**TEKS SUMBER**
____

Hati Nurani di Maloku Kie Raha
KABUPATEN Halmahera Selatan dengan ujung tombak Pulau Bacan yang menjadi pusat pemerintahan kabupaten, secara keseluruhan memiliki arti strategis bagi Provinsi Maluku Utara (Malut). Selain karena di kabupaten baru ini berkedudukan satu dari empat kesultanan yang membentuk sebuah kebudayaan yang dikenal dengan nama Maloku Kie Raha, juga karena daerah ini menyimpan beragam kekayaan sumber daya alam.
Keempat kesultanan dimaksud adalah Kesultanan Ternate, Tidore, Jailolo, dan Bacan. Keempat kesultanan atau kerajaan tersebut menurut hikayat bersaudara kandung. Bahkan lebih dari itu, empat bersaudara dengan basis lokasi terpisah satu dengan lainnya, namun dilaporkan menyatu dalam sebuah Kebudayaan Maloku Kie Raha (kebudayaan empat sultan atau juga disebut empat gunung).
Disebut empat gunung karena masing-masing Sultan menetap di pulau gunung, pulau berbentuk gunung, yaitu Gunung Gamalama (Ternate), Gunung (Pulau) Jailolo, Gunung Tidore, dan Gunung Bacan. Hubungan keempat bersaudara (kakak beradik) itu seperti ditulis dalam sejarah wilayah itu, juga berlangsung serasi meskipun di antara mereka terjadi persaingan dalam upaya menanam pengaruhnya ke dalam dan keluar wilayah.
Keempat sultan itu lahir dari pasangan suami istri Sultan Djafar Sadik dan Boki Nursaefah. Di dalam menjalankan pemerintahan, masing-masing sultan dibantu beberapa tokoh pemerintahan yang diberi nama Bobato, yakni Bobato dunia dan Bobato akhirat. Pada Desember 1511, Portugis dipimpin M de Alburqueque yang bermarkas di Malaka mengirim ekspedisi tiga kapal pimpinan Antonio Abreu dan Fransesco Serrao menuju Maluku tiba di Ternate pada tahun 1512.
Sejak itu pula, Maloku Kie Raha memasuki babak baru, babak globalisasi, karena sejak itu kemudian silih berganti memasuki wilayah itu, Spanyol dan Belanda, juga Inggris selain Portugis, termasuk bangsa Cina. Bangsa-bangsa Eropa itu berebutan membangun pengaruh di sana, terutama karena kuatnya daya tarik atas komoditas cengkeh dan pala.
Laporan sejarah juga menyebutkan, pada tahun 1521 Bangsa Spanyol dengan kapal Victoria dan Trinidad tiba di sana, namun hanya setahun bertahan karena dipukul mundur oleh Portugis pimpinan Antonio de Brito yang kemudian menjadi gubernur pertama Maluku.

____

**CUPLIKAN DATA**
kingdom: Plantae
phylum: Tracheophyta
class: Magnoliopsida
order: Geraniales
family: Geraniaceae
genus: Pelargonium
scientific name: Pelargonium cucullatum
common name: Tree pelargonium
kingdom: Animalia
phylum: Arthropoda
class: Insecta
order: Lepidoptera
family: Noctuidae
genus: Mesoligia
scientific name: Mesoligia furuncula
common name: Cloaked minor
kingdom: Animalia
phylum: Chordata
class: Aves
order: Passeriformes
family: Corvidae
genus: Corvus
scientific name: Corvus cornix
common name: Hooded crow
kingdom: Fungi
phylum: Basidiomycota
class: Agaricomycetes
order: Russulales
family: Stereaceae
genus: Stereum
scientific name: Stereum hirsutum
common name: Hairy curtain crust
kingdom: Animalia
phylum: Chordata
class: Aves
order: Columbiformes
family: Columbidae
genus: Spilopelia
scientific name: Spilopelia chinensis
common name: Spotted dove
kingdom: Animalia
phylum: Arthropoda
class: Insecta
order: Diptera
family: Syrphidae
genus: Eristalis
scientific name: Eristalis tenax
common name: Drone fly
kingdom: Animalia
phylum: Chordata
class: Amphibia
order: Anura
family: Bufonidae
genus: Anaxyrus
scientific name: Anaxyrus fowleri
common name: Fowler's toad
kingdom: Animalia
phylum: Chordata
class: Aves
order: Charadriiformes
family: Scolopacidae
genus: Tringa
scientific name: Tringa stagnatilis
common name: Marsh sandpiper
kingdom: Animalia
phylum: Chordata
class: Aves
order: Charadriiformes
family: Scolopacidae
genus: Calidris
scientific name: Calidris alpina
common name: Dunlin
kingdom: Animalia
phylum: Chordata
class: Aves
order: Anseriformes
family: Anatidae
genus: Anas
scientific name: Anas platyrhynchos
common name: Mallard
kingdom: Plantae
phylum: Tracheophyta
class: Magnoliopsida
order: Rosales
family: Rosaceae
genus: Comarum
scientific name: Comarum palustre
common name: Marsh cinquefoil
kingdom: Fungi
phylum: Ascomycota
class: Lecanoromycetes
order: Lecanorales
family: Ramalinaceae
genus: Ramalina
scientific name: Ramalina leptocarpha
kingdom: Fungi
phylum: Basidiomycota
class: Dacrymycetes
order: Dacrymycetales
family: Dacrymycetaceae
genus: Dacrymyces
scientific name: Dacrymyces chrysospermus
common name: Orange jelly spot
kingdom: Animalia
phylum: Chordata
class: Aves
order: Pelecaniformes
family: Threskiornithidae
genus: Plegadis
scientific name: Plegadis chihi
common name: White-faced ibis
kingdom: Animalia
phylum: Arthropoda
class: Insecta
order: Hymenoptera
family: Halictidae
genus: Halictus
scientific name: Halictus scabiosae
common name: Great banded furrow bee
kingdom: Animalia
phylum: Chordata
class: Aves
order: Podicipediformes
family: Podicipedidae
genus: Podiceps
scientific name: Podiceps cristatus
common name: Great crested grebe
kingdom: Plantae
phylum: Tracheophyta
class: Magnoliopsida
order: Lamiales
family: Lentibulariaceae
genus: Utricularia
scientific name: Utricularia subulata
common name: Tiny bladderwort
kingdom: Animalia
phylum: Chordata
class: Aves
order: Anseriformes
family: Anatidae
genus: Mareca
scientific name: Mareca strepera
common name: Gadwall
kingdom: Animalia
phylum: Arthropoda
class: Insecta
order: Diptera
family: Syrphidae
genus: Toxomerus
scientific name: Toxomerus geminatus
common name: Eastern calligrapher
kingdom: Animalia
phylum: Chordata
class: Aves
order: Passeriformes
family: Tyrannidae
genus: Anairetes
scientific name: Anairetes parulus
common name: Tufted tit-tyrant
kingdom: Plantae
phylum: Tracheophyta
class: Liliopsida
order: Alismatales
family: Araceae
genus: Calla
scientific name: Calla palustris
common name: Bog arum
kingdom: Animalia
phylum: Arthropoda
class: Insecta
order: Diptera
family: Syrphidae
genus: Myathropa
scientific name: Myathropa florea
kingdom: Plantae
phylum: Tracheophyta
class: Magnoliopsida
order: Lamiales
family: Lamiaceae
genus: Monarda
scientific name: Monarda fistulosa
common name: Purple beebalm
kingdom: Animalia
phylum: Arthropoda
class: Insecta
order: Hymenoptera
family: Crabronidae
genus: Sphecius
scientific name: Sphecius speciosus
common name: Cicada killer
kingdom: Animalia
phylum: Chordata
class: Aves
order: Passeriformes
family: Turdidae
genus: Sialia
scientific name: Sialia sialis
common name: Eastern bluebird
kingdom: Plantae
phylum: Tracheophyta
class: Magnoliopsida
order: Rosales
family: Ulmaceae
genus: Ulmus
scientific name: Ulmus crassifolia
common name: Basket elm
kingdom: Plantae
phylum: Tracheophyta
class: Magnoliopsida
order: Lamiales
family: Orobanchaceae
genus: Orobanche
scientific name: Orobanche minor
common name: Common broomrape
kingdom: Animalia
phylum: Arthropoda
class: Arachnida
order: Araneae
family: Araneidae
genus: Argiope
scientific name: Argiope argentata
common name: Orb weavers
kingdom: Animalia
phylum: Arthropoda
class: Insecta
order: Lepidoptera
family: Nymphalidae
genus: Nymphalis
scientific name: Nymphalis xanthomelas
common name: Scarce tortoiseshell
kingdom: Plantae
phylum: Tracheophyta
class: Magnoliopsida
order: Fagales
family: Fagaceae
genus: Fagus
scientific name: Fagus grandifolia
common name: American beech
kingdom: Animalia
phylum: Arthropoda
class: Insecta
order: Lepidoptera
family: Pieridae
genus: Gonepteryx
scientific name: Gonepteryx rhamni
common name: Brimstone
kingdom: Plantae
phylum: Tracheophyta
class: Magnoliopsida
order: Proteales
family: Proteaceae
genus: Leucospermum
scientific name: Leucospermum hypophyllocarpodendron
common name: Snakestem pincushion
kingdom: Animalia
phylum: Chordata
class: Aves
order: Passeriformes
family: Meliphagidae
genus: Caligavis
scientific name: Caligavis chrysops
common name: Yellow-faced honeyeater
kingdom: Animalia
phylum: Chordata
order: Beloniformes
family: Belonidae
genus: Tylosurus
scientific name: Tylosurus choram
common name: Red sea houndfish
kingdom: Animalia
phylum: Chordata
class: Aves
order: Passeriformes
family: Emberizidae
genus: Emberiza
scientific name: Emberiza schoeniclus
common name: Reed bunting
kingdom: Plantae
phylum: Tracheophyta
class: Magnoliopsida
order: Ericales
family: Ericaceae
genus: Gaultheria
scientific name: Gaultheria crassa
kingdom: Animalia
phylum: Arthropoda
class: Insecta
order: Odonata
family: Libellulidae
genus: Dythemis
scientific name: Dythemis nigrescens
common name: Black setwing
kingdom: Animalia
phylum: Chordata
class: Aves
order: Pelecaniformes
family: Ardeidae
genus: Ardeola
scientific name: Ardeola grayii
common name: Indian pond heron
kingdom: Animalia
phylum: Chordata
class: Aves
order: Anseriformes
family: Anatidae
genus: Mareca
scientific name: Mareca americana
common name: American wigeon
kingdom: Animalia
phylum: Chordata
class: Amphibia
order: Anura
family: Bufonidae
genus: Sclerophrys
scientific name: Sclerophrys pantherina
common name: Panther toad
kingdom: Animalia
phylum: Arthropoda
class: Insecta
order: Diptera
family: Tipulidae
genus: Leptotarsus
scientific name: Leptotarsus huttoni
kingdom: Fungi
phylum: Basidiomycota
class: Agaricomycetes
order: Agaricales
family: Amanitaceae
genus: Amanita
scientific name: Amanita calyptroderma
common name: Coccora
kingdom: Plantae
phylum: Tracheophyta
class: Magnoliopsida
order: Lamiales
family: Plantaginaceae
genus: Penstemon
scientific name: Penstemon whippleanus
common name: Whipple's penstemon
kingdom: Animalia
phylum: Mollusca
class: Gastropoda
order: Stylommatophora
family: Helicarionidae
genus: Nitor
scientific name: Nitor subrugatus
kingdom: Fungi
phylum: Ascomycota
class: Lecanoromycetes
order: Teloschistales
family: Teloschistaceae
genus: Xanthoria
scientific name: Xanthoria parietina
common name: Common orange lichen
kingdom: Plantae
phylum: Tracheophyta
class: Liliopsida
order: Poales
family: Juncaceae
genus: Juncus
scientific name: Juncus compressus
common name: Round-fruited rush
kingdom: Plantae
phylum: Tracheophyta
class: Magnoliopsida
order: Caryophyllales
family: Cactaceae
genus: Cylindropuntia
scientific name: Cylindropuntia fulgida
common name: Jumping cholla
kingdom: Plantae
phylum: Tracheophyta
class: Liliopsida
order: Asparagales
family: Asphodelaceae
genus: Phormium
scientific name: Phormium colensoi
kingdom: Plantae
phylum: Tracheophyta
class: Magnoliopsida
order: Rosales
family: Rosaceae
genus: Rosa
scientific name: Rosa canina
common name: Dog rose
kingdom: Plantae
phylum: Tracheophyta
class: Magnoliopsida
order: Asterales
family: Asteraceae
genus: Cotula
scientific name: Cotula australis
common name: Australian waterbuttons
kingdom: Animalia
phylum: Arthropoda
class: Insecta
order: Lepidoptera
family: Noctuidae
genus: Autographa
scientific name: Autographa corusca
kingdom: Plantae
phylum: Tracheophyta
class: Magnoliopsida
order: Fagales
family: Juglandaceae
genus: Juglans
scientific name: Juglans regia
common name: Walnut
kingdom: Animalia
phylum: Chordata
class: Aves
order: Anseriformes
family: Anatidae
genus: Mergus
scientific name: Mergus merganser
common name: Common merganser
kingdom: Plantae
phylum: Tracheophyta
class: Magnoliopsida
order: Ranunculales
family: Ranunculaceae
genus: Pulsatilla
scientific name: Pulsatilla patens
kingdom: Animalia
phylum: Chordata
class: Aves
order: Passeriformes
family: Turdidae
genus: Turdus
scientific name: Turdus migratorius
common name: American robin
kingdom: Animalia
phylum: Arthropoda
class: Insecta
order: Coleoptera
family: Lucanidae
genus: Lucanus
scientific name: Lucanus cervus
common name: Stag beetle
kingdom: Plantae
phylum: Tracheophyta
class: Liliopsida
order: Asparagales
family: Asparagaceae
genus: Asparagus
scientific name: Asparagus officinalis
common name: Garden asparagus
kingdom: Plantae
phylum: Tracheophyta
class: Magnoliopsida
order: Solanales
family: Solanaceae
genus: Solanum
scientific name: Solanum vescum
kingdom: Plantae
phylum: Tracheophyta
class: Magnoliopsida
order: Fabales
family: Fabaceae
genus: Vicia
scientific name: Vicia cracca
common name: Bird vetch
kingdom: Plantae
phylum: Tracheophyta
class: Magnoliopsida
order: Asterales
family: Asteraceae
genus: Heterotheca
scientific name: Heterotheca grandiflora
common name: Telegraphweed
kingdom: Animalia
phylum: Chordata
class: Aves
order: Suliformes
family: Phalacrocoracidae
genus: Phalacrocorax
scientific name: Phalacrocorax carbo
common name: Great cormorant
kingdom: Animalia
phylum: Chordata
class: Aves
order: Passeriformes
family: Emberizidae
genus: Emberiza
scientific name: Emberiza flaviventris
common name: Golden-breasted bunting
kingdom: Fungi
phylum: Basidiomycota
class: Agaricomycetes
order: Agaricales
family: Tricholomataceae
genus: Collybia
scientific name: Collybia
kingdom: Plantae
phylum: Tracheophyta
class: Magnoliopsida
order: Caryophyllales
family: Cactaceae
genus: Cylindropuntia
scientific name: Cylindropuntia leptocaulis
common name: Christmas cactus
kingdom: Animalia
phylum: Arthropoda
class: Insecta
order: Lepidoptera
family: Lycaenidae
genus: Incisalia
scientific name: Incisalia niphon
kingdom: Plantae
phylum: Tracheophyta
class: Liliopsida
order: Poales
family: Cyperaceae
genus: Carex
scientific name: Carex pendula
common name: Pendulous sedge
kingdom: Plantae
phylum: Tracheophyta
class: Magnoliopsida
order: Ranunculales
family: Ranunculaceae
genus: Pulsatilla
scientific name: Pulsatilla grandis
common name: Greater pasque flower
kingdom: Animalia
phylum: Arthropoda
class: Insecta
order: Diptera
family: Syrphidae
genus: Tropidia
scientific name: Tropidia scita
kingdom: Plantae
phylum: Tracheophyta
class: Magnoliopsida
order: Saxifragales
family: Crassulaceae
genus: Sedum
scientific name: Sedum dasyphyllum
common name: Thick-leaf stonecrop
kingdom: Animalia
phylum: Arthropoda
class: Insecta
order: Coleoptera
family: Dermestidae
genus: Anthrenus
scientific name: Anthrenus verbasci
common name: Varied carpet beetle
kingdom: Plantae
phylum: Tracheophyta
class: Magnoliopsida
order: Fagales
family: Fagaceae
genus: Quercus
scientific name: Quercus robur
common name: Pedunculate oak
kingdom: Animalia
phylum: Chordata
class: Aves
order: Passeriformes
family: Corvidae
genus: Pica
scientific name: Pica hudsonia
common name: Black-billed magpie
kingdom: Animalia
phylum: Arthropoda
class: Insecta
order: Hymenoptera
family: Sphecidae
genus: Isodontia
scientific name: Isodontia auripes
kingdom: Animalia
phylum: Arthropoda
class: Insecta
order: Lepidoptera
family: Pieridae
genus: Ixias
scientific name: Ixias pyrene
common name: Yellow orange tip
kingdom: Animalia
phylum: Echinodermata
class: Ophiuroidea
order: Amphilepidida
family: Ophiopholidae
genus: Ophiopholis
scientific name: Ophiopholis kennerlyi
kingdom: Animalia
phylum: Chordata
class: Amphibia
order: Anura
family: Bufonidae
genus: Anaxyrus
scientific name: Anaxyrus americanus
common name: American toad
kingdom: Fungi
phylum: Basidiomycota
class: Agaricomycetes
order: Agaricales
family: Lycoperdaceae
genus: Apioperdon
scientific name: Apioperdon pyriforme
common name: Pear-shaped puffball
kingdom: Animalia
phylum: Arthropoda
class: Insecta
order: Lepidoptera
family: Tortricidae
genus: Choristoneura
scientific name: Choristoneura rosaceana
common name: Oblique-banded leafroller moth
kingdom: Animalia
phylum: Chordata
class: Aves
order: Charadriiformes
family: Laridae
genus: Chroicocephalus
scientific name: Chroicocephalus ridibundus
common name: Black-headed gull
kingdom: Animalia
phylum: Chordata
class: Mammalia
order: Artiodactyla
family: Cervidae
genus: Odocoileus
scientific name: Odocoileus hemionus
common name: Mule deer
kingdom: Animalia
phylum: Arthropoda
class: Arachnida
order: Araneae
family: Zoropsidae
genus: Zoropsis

____

**PETUNJUK DAN KETENTUAN**
Tuliskan kembali bagian teks tentang Maloku Kie Raha antara "Hati Nurani di" dan "sumber daya alam.", termasuk keduanya, dengan menukar "pusat pemerintahan" menjadi "ibu kota". Gunakan hanya teks di atas sebagai sumber.

**JAWABAN LENGKAP**
Hati Nurani di Maloku Kie Raha
KABUPATEN Halmahera Selatan dengan ujung tombak Pulau Bacan yang menjadi ibu kota kabupaten, secara keseluruhan memiliki arti strategis bagi Provinsi Maluku Utara (Malut). Selain karena di kabupaten baru ini berkedudukan satu dari empat kesultanan yang membentuk sebuah kebudayaan yang dikenal dengan nama Maloku Kie Raha, juga karena daerah ini menyimpan beragam kekayaan sumber daya alam.